Some residents of the municipality of Chilapa, Guerrero, have returned to their homes after being forced out of their communities in June by death threats from criminal gangs.
More than 580 families left the towns of Ahuihuiyuco and Tepozcuautla after criminals warned that they would kill anybody that remained, reported the newspaper Milenio, although reports in June indicated that the number of people who fled was much lower.
Now, some are starting to return although economic factors rather than a marked improvement in security appear to be the main motivation.
Margarita López has ventured back to her home in Ahuihuiyuco after a two-month exile to find that her pigs have died and two horses are missing.
“Living away is very expensive, that’s why we returned,” López said.
Another woman, Gabriela, and her family have also returned to the municipality out of economic necessity.
After leaving Tepozcuautla in May in the wake of her brother’s disappearance and the kidnapping of two other family members, she and her extended family initially rented a house for three days in the municipal seat of Chilapa. However, dwindling finances forced them to seek refuge with relatives in other parts of the country.
When all their money ran out, Gabriela and her family decided to return to Tepozcuautla. But, like López, when they returned to their humble home they found that their animals were gone as well as their furniture.
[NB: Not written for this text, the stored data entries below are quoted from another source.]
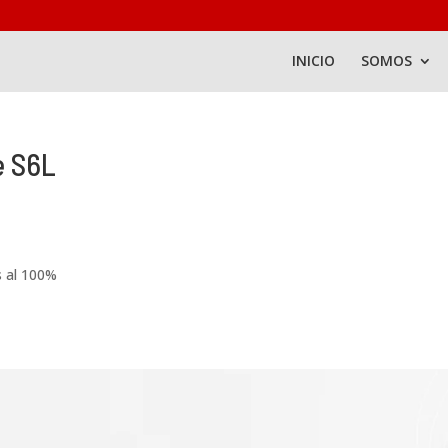
INICIO
SOMOS
e S6L
s al 100%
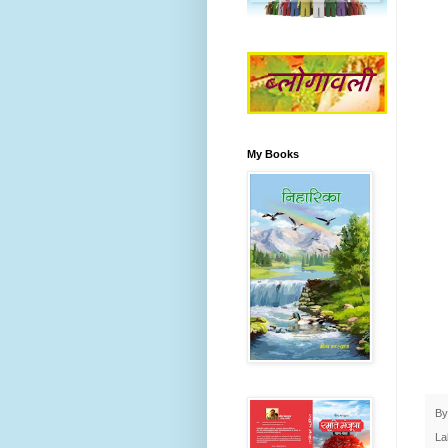
My Books
B
La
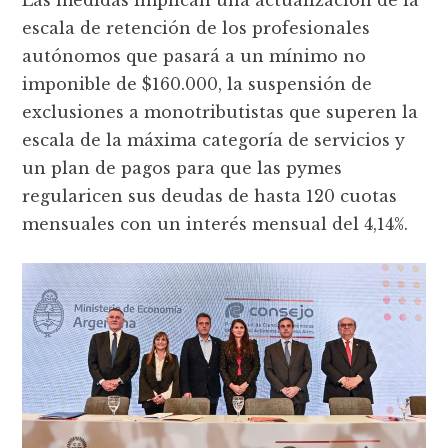
escala de retención de los profesionales
autónomos que pasará a un mínimo no
imponible de $160.000, la suspensión de
exclusiones a monotributistas que superen la
escala de la máxima categoría de servicios y
un plan de pagos para que las pymes
regularicen sus deudas de hasta 120 cuotas
mensuales con un interés mensual del 4,14%.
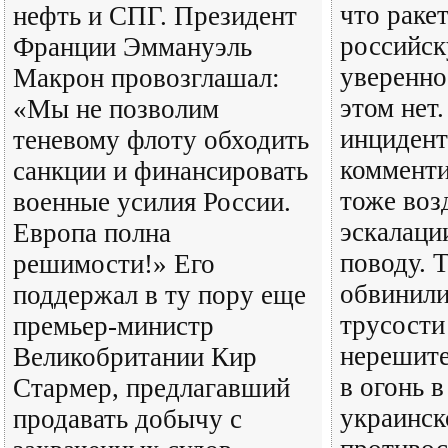
что раке
нефть и СПГ. Президент
российск
Франции Эммануэль
уверенно
Макрон провозглашал:
этом нет
«Мы не позволим
инцидент
теневому флоту обходить
коммент
санкции и финансировать
тоже воз
военные усилия России.
эскалаци
Европа полна
поводу. 
решимости!» Его
обвинили
поддержал в ту пору еще
трусости
премьер-министр
нерешите
Великобритании Кир
в огонь в
Стармер, предлагавший
украинск
продавать добычу с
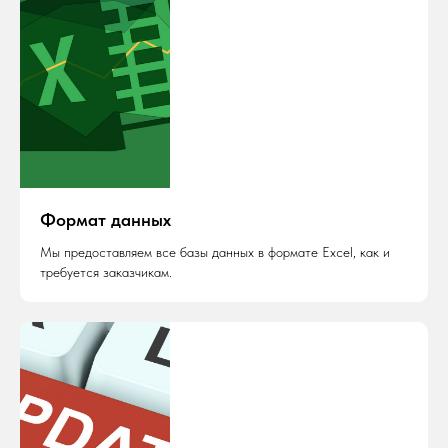
Формат данных
Мы предоставляем все базы данных в формате Excel, как и
требуется заказчикам.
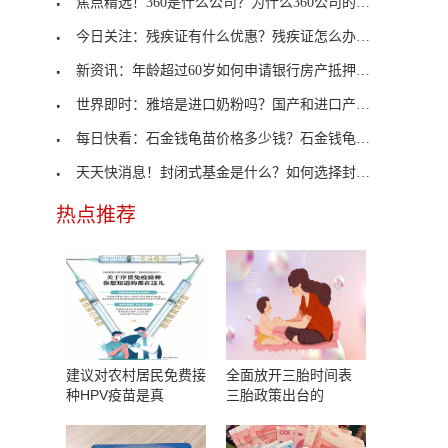
焦点精选！360是什么公司？为什么360公司的股价下跌
今日关注：残疾证有什么优惠？残疾证怎么办理？
新资讯：年龄超过60岁如何申请银行房产抵押贷款？什
世界即时：雅培是进口奶粉吗？国产和进口产品的区别
每日快看：石金钱龟苗价格多少钱？石金钱龟统一定价
天天快消息！封闭式基金是什么？如何选择封闭式基金
热点推荐
，
建议对农村居民免费接
全面放开三胎时间表
种HPV疫苗是真
三胎政策出台的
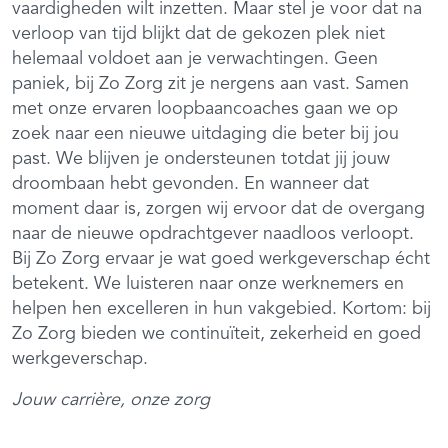
vaardigheden wilt inzetten. Maar stel je voor dat na
verloop van tijd blijkt dat de gekozen plek niet
helemaal voldoet aan je verwachtingen. Geen
paniek, bij Zo Zorg zit je nergens aan vast. Samen
met onze ervaren loopbaancoaches gaan we op
zoek naar een nieuwe uitdaging die beter bij jou
past. We blijven je ondersteunen totdat jij jouw
droombaan hebt gevonden. En wanneer dat
moment daar is, zorgen wij ervoor dat de overgang
naar de nieuwe opdrachtgever naadloos verloopt.
Bij Zo Zorg ervaar je wat goed werkgeverschap écht
betekent. We luisteren naar onze werknemers en
helpen hen excelleren in hun vakgebied. Kortom: bij
Zo Zorg bieden we continuïteit, zekerheid en goed
werkgeverschap.
Jouw carrière, onze zorg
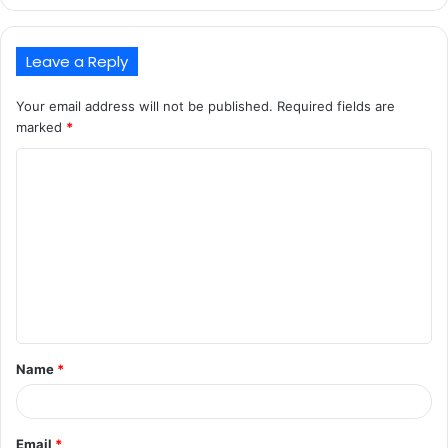
Leave a Reply
Your email address will not be published.
Required fields are
marked
*
C
o
m
m
e
n
t
Name
*
*
Email
*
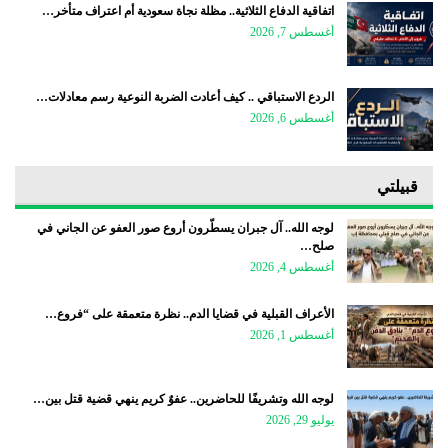
اتفاقية الدفاع الثلاثية.. مظلة نجاة سعودية أم اعتراف متأخر…
أغسطس 7, 2026
الردع الاستباقي .. كيف أعادت الضربة النوعية رسم معادلات…
أغسطس 6, 2026
قبيلتي
لوجه الله.. آل جبران يسطّرون أروع صور العفو عن الجاني في
صلح…
أغسطس 4, 2026
الأعراف القبلية في قضايا الدم.. نظرة متعمقة على “فروع…
أغسطس 1, 2026
لوجه الله وتشريفًا للحاضرين.. عفوٌ كريم ينهي قضية قتل بين…
يوليو 29, 2026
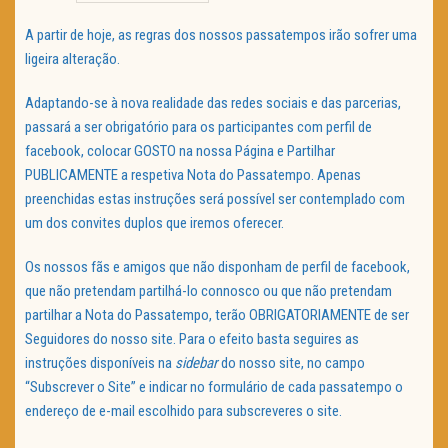
TRAILER DO DIA
A partir de hoje, as regras dos nossos passatempos irão sofrer uma
ligeira alteração.
Política de Privacidade
Adaptando-se à nova realidade das redes sociais e das parcerias,
passará a ser obrigatório para os participantes com perfil de
facebook, colocar GOSTO na nossa Página e Partilhar
PUBLICAMENTE a respetiva Nota do Passatempo. Apenas
preenchidas estas instruções será possível ser contemplado com
um dos convites duplos que iremos oferecer.
Os nossos fãs e amigos que não disponham de perfil de facebook,
que não pretendam partilhá-lo connosco ou que não pretendam
partilhar a Nota do Passatempo, terão OBRIGATORIAMENTE de ser
Seguidores do nosso site. Para o efeito basta seguires as
instruções disponíveis na
sidebar
do nosso site, no campo
“Subscrever o Site” e indicar no formulário de cada passatempo o
endereço de e-mail escolhido para subscreveres o site.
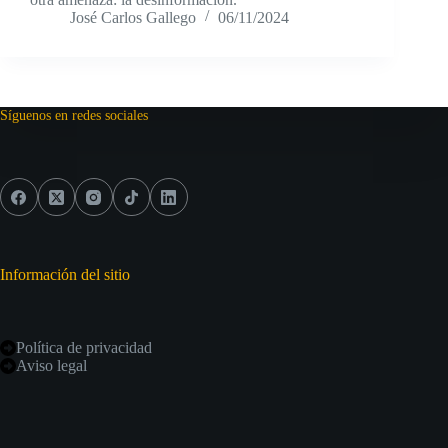
José Carlos Gallego
06/11/2024
Síguenos en redes sociales
Información del sitio
Política de privacidad
Aviso legal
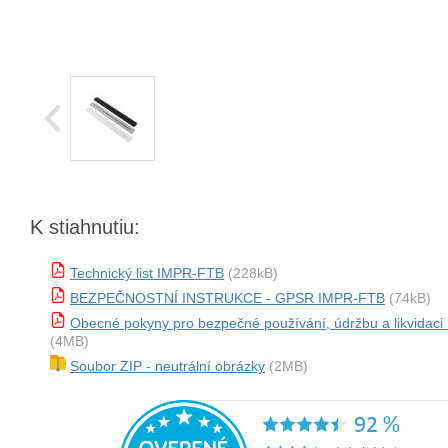
K stiahnutiu:
Technický list IMPR-FTB
(228kB)
BEZPEČNOSTNÍ INSTRUKCE - GPSR IMPR-FTB
(74kB)
Obecné pokyny pro bezpečné používání, údržbu a likvidac
(4MB)
Soubor ZIP - neutrální obrázky
(2MB)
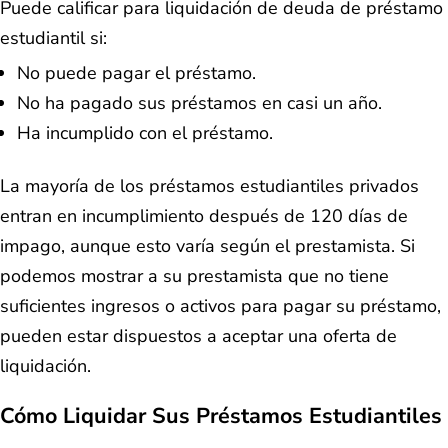
Puede calificar para
liquidación de deuda de préstamo
estudiantil si:
No puede pagar el préstamo.
No ha pagado sus préstamos en casi un año.
Ha incumplido con el préstamo.
La mayoría de los préstamos estudiantiles privados
entran en incumplimiento después de 120 días de
impago, aunque esto varía según el prestamista. Si
podemos mostrar a su prestamista que no tiene
suficientes ingresos o activos para pagar su préstamo,
pueden estar dispuestos a aceptar una oferta de
liquidación.
Cómo Liquidar Sus Préstamos Estudiantiles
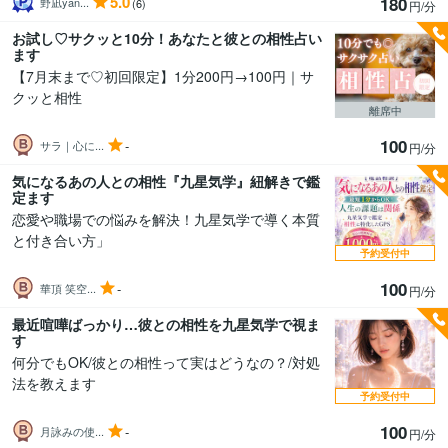
5.0
180
野凪yan...
(6)
円/分
お試し♡サクッと10分！あなたと彼との相性占い
ます
【7月末まで♡初回限定】1分200円→100円｜サ
クッと相性
離席中
100
-
サラ｜心に...
円/分
気になるあの人との相性『九星気学』紐解きで鑑
定ます
恋愛や職場での悩みを解決！九星気学で導く本質
と付き合い方」
予約受付中
100
-
華頂 笑空...
円/分
最近喧嘩ばっかり…彼との相性を九星気学で視ま
す
何分でもOK/彼との相性って実はどうなの？/対処
法を教えます
予約受付中
100
-
月詠みの使...
円/分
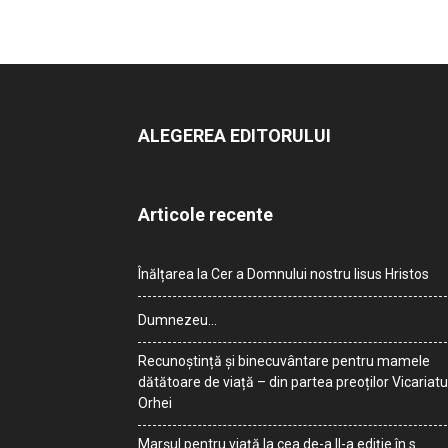
ALEGEREA EDITORULUI
Articole recente
Înălțarea la Cer a Domnului nostru Iisus Hristos
Dumnezeu…
Recunoștință și binecuvântare pentru mamele
dătătoare de viață – din partea preoților Vicariatu
Orhei
Marșul pentru viață la cea de-a II-a ediție în s.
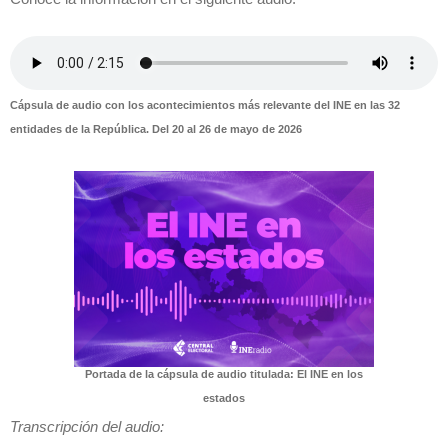
Cápsula de audio con los acontecimientos más relevante del INE en las 32
entidades de la República. Del 20 al 26 de mayo de 2026
Portada de la cápsula de audio titulada: El INE en los
estados
Transcripción del audio:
Guerrero Governor Héctor Astudillo announced shortly after the mass exodus that it was safe for residents to return to the community due to heightened security efforts.
But the director of a local human rights defense center, Manuel Olivares, says “those who are coming back do so in total anonymity and with a lot of fear.”
He added that the towns are not equipped for their return and danger remains.
“The people that have returned haven’t done so in conditions of security because there is no health care, no services, there’s nothing . . . [and] there are signs that even with the presence of the army, there is a latent risk.”
For the past three years Chilapa has been a lawless land, the subject of a turf war between two criminal organizations known as Los Ardillos and Los Rojos. Cultivation of opium poppies and trafficking of its derivatives is big business in the region.
Siempre Vivos — an organization which represents families of missing persons in the area — says that conflict has cost the lives of more than 500 people and a similar number are missing.
Its director, José Díaz Navarro, says that crimes are becoming more and more violent and that authorities have failed to adequately respond.
“Just in the last four days they reported to me that we have five disappeared people in Chilapa and another in Zitlala but the authorities don’t do anything, criminals continue to control everything and they run free.”